For many Australians their first priority is to pay off their home and then to start planning for their future retirement. While this strategy has its merits, it also has its limitations. The main one being missed opportunity. Focusing solely on paying off your home without also focusing on strategies to build your wealth means you could be passing up opportunities that could actually get you to your long term goal sooner.

 

Let's look at a case study using two couples the Smith's and the Jones's. Both couples are aged 25 and have a combined income of $100,000 a year. They have both bought a property worth $300,000 and have borrowed $260,000 over 30 years at 7.37%.

 

We will assume an average capital growth in property of 7% pa. over 10 years. For the purposes of this exercise their income and interest rates will remain the same.

 

The Smith's

The Smith's want to pay off their home first before they start planning any further investment. They pay an additional $500 above their minimum repayment. Based on this programme they will have their home paid off in 15.5 years.

 

The Jones's

The Jones's also want to pay off their home, but also are keen to start building a property portfolio. They instead decide to buy an investment property for $250,000. It is currently rented for $245 a week. The rent increases in line with inflation at 2.5% pa. They borrow 100% plus costs to fund the purchase - $261,980.

 

Making some assumptions for depreciation the property costs them $106 a week after tax to hold - so roughly around $500 a month.

 

 

Let's see how the Smith's and the Jones's compare after 10 years.

 

With the extra repayments the Smith's home loan has reduced to $125,282, and their home has increased in value to $610,873 giving them equity of $485,590.

 

The Jones's house has increased to the same value as the Smith's but their loan has only reduced to $211,825 - giving them equity in their home of $399,048. But let's look at their investment property.

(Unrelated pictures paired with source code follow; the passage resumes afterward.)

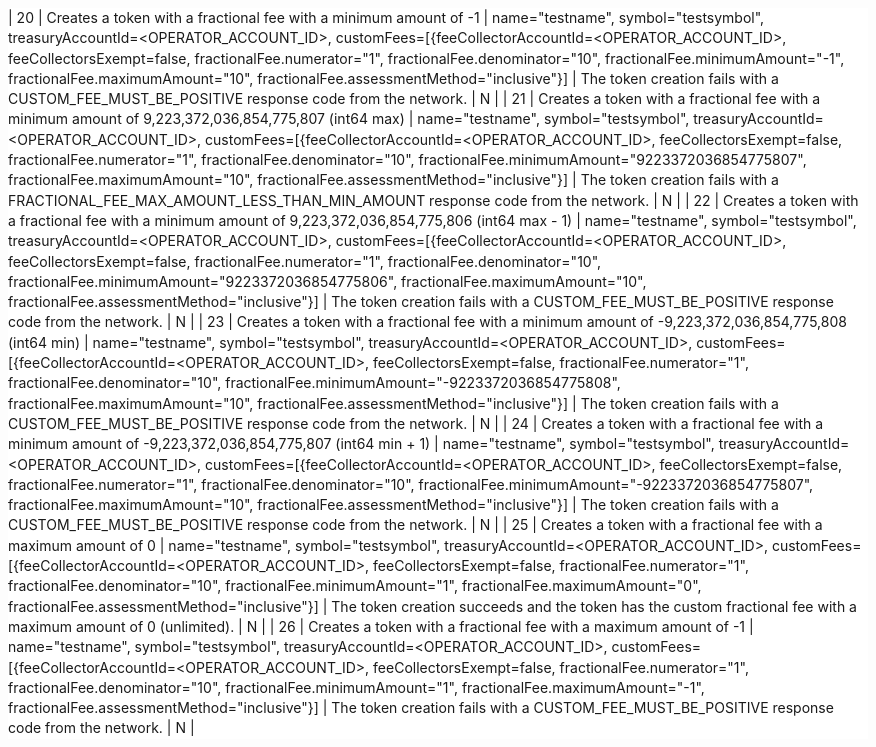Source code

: | 20      | Creates a token with a fractional fee with a minimum amount of -1                                                    | name="testname", symbol="testsymbol", treasuryAccountId=<OPERATOR_ACCOUNT_ID>, customFees=[{feeCollectorAccountId=<OPERATOR_ACCOUNT_ID>, feeCollectorsExempt=false, fractionalFee.numerator="1", fractionalFee.denominator="10", fractionalFee.minimumAmount="-1", fractionalFee.maximumAmount="10", fractionalFee.assessmentMethod="inclusive"}]                                                                                                                                                  | The token creation fails with a CUSTOM_FEE_MUST_BE_POSITIVE response code from the network.                                           | N                 |
| 21      | Creates a token with a fractional fee with a minimum amount of 9,223,372,036,854,775,807 (int64 max)                 | name="testname", symbol="testsymbol", treasuryAccountId=<OPERATOR_ACCOUNT_ID>, customFees=[{feeCollectorAccountId=<OPERATOR_ACCOUNT_ID>, feeCollectorsExempt=false, fractionalFee.numerator="1", fractionalFee.denominator="10", fractionalFee.minimumAmount="9223372036854775807", fractionalFee.maximumAmount="10", fractionalFee.assessmentMethod="inclusive"}]                                                                                                                                 | The token creation fails with a FRACTIONAL_FEE_MAX_AMOUNT_LESS_THAN_MIN_AMOUNT response code from the network.                        | N                 |
| 22      | Creates a token with a fractional fee with a minimum amount of 9,223,372,036,854,775,806 (int64 max - 1)             | name="testname", symbol="testsymbol", treasuryAccountId=<OPERATOR_ACCOUNT_ID>, customFees=[{feeCollectorAccountId=<OPERATOR_ACCOUNT_ID>, feeCollectorsExempt=false, fractionalFee.numerator="1", fractionalFee.denominator="10", fractionalFee.minimumAmount="9223372036854775806", fractionalFee.maximumAmount="10", fractionalFee.assessmentMethod="inclusive"}]                                                                                                                                                                                                 | The token creation fails with a CUSTOM_FEE_MUST_BE_POSITIVE response code from the network.                                           | N                 |
| 23      | Creates a token with a fractional fee with a minimum amount of -9,223,372,036,854,775,808 (int64 min)                | name="testname", symbol="testsymbol", treasuryAccountId=<OPERATOR_ACCOUNT_ID>, customFees=[{feeCollectorAccountId=<OPERATOR_ACCOUNT_ID>, feeCollectorsExempt=false, fractionalFee.numerator="1", fractionalFee.denominator="10", fractionalFee.minimumAmount="-9223372036854775808", fractionalFee.maximumAmount="10", fractionalFee.assessmentMethod="inclusive"}]                                                                                                                                | The token creation fails with a CUSTOM_FEE_MUST_BE_POSITIVE response code from the network.                                           | N                 |
| 24      | Creates a token with a fractional fee with a minimum amount of -9,223,372,036,854,775,807 (int64 min + 1)            | name="testname", symbol="testsymbol", treasuryAccountId=<OPERATOR_ACCOUNT_ID>, customFees=[{feeCollectorAccountId=<OPERATOR_ACCOUNT_ID>, feeCollectorsExempt=false, fractionalFee.numerator="1", fractionalFee.denominator="10", fractionalFee.minimumAmount="-9223372036854775807", fractionalFee.maximumAmount="10", fractionalFee.assessmentMethod="inclusive"}]                                                                                                                                | The token creation fails with a CUSTOM_FEE_MUST_BE_POSITIVE response code from the network.                                           | N                 |
| 25      | Creates a token with a fractional fee with a maximum amount of 0                                                     | name="testname", symbol="testsymbol", treasuryAccountId=<OPERATOR_ACCOUNT_ID>, customFees=[{feeCollectorAccountId=<OPERATOR_ACCOUNT_ID>, feeCollectorsExempt=false, fractionalFee.numerator="1", fractionalFee.denominator="10", fractionalFee.minimumAmount="1", fractionalFee.maximumAmount="0", fractionalFee.assessmentMethod="inclusive"}]                                                                                                                                                    | The token creation succeeds and the token has the custom fractional fee with a maximum amount of 0 (unlimited).                       | N                 |
| 26      | Creates a token with a fractional fee with a maximum amount of -1                                                    | name="testname", symbol="testsymbol", treasuryAccountId=<OPERATOR_ACCOUNT_ID>, customFees=[{feeCollectorAccountId=<OPERATOR_ACCOUNT_ID>, feeCollectorsExempt=false, fractionalFee.numerator="1", fractionalFee.denominator="10", fractionalFee.minimumAmount="1", fractionalFee.maximumAmount="-1", fractionalFee.assessmentMethod="inclusive"}]                                                                                                                                                   | The token creation fails with a CUSTOM_FEE_MUST_BE_POSITIVE response code from the network.                                           | N                 |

Because the investment loan was interest only the balance is still $261,980, but the property has increased in value to $491,788, giving them equity of $229,808. So the Jones's combined equity is $628,856.

 

Therefore the Jones's wealth has increased by $143,266 more than the Smith's over the same period.

 

The other thing of course for Smith's is that if they now want to acquire an investment property similar to the Jones's they will have to pay $491,788 plus costs.

 

Of course these numbers are based on 10 year averages but 7% is below the 10 year average for major markets. See Residex Marketwatch April 2007.

 

The key learning is to be mindful of not focusing purely on one aspect of your wealth at the exclusion of other areas. Wealth creation for many will be a long term exercise and starting early can make significant difference in the future.

 

  

This information is provided in good faith but is not intended to be comprehensive and does not constitute advice. The above information is an example only and does not take into account market fluctuations or individuals specific circumstances. The ability to access the rates or repayments shown is dependent on individual circumstances and specific lenders policies. Attitude Finance accepts no responsibility or liability for anyone relying on this information.